Contrary to Plaintiff's argument, the ALJ gave Plaintiff every reasonable benefit of the doubt with regard to her subjective complaints, in conjunction with the objective findings of record (Tr. 65). The ALJ gave Plaintiff even greater limitations than assessed by Dr. Zaydon (Tr. 65, 250-55). Considering Plaintiff's recent hip surgery, obesity, Sjogren's disease and fibromyalgia, the ALJ reduced Plaintiff's standing and walking to two hours in an eight-hour workday (Tr. 62, 64). She would be required to walk on even ground (Tr. 62). She would be limited to occasional pushing and pulling with the lower extremity and occasional stooping (Tr. 62). She would be limited to no kneeling (Tr. 62). The ALJ further accounted for Plaintiff's mixed conductive/sensorineural hearing loss by finding that Plaintiff should avoid concentrated exposure to noise, and work that did not require her to communicate with someone while there are others in the room also communicating with others (Tr. 63).

In limiting Plaintiff to a reduced range of light work (treated as sedentary), the RFC accounted for Plaintiff's credibly established limitations.

Plaintiff states the ALJ ignored the Vocational Expert testimony that all of Plaintiff's alleged limitations would erode the job base such that Plaintiff would not be able to perform any work. Pl. Br. at 12, Doc. 10. However, since substantial evidence supports the ALJ's finding that Plaintiff could perform a limited range of light work (treated as sedentary), this hypothetical question to the VE would not apply.

The VE determined that an individual with the Plaintiff's age, education, work experience, and RFC could perform light work (treated as sedentary) existing in significant numbers in the national economy and, thus, the ALJ found that Plaintiff was not disabled (Tr. 66).

Thus, the ALJ's RFC finding includes only "credibly established limitations" and not all impairments alleged by claimant, Rutherford v.
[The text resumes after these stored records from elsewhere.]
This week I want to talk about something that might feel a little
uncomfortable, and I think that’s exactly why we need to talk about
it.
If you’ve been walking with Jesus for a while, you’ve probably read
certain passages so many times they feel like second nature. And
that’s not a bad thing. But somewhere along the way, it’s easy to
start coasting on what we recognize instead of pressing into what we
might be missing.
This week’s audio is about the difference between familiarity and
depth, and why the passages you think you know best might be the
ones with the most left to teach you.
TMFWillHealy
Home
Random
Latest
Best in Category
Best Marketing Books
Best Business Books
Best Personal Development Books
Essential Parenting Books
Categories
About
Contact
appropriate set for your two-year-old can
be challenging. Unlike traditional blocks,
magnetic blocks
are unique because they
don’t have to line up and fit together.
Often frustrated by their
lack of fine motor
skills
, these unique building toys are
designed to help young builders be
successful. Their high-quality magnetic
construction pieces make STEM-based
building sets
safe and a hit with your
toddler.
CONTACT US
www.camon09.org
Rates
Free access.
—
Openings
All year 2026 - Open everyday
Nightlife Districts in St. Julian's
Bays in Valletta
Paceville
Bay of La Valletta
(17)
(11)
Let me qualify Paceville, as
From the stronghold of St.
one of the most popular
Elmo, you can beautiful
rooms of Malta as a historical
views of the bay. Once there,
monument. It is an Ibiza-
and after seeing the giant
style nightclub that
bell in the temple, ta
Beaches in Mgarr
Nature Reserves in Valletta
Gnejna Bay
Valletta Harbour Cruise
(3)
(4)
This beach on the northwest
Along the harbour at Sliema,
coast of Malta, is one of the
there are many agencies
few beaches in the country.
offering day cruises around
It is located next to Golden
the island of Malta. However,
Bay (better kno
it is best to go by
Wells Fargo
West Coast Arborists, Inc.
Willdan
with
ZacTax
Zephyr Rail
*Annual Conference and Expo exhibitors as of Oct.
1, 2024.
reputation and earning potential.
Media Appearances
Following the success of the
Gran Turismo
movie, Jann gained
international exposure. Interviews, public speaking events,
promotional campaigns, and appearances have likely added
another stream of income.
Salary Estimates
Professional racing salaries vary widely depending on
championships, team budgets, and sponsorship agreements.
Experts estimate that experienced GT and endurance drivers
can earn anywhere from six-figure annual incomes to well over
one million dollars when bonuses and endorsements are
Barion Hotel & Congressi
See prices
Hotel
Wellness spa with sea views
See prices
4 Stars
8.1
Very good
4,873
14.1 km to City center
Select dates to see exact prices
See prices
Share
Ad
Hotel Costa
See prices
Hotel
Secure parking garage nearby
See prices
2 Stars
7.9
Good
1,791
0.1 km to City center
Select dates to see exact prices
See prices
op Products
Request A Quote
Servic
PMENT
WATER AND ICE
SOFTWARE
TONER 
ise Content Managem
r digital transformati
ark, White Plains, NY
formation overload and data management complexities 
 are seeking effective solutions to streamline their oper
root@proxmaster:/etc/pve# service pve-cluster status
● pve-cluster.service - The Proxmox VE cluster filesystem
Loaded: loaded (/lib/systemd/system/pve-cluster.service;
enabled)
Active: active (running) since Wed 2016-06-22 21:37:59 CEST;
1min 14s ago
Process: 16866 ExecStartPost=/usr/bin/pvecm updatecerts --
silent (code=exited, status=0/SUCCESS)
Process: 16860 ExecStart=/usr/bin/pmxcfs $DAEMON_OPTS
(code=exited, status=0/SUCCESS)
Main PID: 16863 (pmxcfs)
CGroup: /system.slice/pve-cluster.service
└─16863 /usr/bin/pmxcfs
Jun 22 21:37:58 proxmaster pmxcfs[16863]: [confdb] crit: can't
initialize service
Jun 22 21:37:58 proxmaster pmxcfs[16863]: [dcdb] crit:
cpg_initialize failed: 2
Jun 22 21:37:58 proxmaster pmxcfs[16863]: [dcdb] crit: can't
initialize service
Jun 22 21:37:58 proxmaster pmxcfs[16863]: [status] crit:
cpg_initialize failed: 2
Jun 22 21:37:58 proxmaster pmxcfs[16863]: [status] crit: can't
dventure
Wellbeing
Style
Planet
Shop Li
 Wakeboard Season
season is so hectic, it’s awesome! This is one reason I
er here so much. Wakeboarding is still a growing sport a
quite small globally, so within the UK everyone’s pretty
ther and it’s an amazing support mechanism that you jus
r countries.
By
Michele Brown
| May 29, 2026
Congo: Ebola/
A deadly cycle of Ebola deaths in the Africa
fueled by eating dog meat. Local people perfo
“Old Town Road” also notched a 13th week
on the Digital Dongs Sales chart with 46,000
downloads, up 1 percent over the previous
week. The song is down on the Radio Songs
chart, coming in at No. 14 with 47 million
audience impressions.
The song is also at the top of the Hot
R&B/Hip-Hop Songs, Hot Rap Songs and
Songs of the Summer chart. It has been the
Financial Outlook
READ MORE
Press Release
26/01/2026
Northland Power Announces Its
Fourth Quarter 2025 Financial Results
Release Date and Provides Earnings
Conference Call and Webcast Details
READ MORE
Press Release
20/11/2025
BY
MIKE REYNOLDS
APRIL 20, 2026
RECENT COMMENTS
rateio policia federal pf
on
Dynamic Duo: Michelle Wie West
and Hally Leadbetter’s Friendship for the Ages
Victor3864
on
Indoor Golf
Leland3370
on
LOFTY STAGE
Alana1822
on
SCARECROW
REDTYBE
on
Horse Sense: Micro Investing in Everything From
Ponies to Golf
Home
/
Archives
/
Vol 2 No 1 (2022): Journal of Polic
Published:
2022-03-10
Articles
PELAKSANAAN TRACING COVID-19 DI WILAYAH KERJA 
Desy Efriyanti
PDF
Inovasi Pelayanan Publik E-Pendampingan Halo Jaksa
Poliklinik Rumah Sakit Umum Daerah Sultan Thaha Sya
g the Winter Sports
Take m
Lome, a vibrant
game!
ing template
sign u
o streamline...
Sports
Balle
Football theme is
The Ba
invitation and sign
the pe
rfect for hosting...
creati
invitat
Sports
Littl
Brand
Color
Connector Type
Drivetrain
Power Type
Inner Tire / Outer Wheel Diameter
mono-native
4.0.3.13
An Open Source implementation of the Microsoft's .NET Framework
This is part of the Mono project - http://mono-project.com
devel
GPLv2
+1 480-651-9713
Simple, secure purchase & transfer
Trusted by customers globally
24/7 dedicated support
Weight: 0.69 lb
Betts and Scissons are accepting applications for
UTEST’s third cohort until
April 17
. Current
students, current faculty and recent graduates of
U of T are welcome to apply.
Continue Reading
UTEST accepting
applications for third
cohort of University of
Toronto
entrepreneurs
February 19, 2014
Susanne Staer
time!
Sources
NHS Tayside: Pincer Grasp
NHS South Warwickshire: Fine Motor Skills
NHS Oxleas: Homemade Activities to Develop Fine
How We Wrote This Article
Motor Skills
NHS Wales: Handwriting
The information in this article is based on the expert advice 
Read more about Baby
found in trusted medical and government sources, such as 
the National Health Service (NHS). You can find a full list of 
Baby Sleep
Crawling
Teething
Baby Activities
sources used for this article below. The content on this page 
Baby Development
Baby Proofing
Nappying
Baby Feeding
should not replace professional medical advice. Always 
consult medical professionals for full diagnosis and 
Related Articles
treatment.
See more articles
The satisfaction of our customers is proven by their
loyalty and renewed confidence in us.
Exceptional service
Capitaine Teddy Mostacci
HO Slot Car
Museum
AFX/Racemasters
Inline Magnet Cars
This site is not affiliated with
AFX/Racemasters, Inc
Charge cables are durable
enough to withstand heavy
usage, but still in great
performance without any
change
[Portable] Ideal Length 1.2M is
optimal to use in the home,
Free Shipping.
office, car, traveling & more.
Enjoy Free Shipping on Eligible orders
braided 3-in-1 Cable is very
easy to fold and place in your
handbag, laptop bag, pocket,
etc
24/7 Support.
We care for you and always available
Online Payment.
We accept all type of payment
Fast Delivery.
Barnhart , 399 F.3d 546, 554 (3d Cir. 2005). Accordingly, the ALJ relied on the record and testimony in determining Plaintiff's residual functional capacity, and the findings are supported by substantial evidence.

V. Conclusion

Therefore, the Court finds that the ALJ made the required specific findings of fact in determining whether Plaintiff met the criteria for disability, and the findings were supported by substantial evidence. 42 U.S.C. §§ 405(g), 1382c; Brown , 845 F.2d at 1213; Johnson , 529 F.3d at 200; Pierce , 487 U.S. at 552; Hartranft , 181 F.3d at 360; Plummer , 186 F.3d at 427; Jones , 364 F.3d at 503.

Substantial evidence is less than a preponderance of the evidence, but more than a mere scintilla of evidence. It does not mean a large or significant amount of evidence, but rather such relevant evidence as a reasonable mind might accept as adequate to support a conclusion. Richardson v. Perales , 402 U.S. 389, 401 (1971).

Thus, if a reasonable mind might accept the relevant evidence as adequate to support the conclusion reached by the Acting Commissioner, then the Acting Commissioner's determination is supported by substantial evidence and stands. Monsour Med. Ctr. , 806 F.2d at 1190. Here, a reasonable mind might accept the evidence as adequate, and the Court will affirm the decision of the Commissioner pursuant to 42 U.S.C. § 405(g).

An appropriate order in accordance with this memorandum to deny Plaintiff's appeal will follow.